Stored entries
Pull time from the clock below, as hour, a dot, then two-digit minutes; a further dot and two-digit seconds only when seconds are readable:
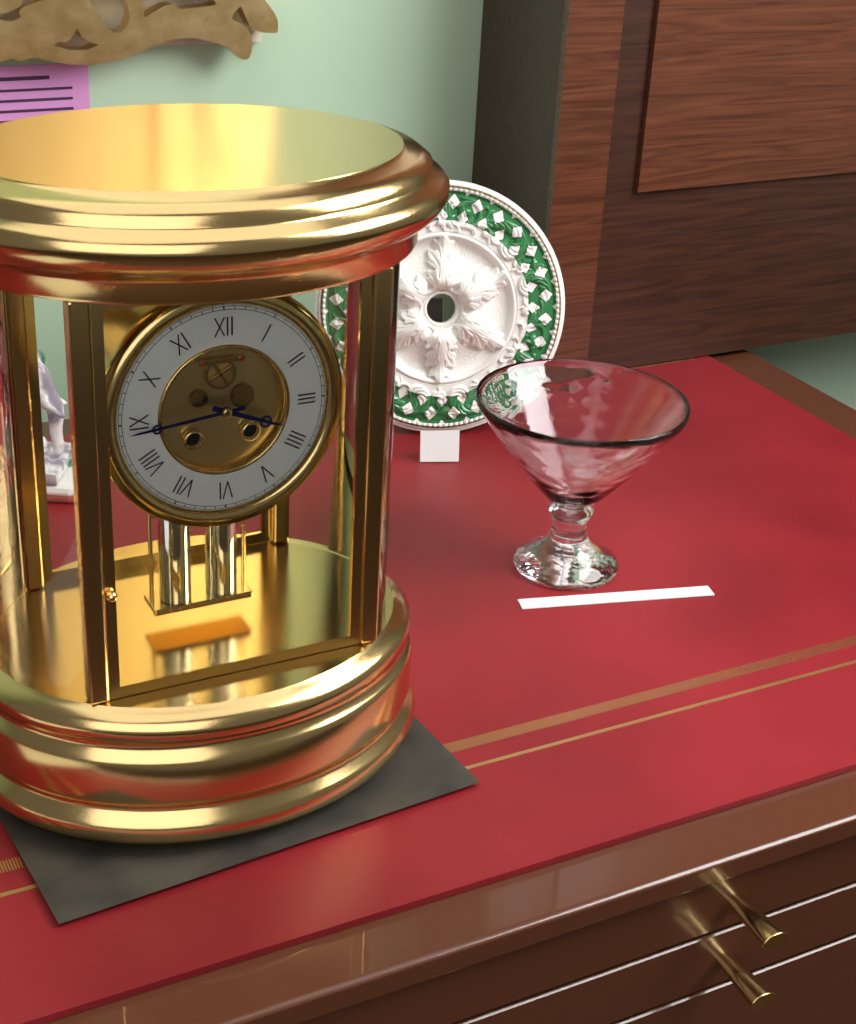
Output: 3.44
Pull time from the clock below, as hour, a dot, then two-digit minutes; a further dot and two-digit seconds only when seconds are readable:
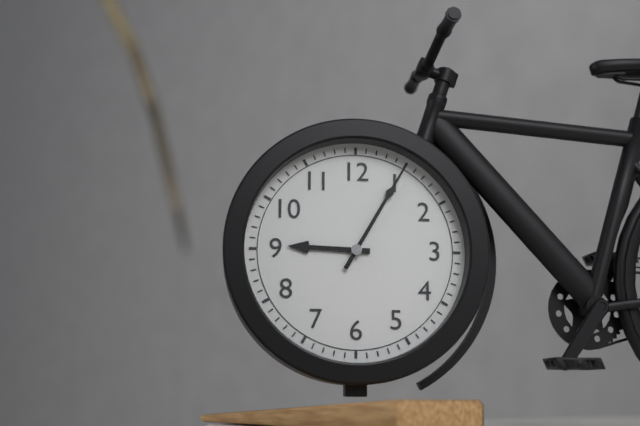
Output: 9.05
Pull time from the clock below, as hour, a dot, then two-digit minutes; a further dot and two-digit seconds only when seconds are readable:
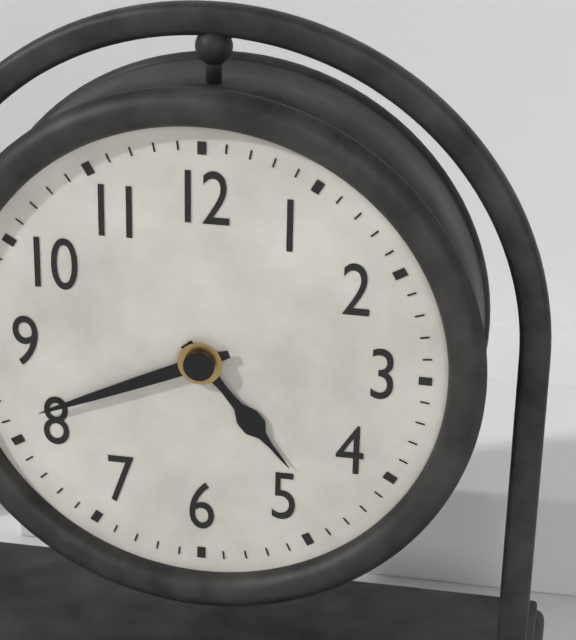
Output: 4.41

Your objective |
Please copy the data above word for word, leaving out the pictures.

Reply |
Pull time from the clock below, as hour, a dot, then two-digit minutes; a further dot and two-digit seconds only when seconds are readable:
Output: 3.44
Pull time from the clock below, as hour, a dot, then two-digit minutes; a further dot and two-digit seconds only when seconds are readable:
Output: 9.05
Pull time from the clock below, as hour, a dot, then two-digit minutes; a further dot and two-digit seconds only when seconds are readable:
Output: 4.41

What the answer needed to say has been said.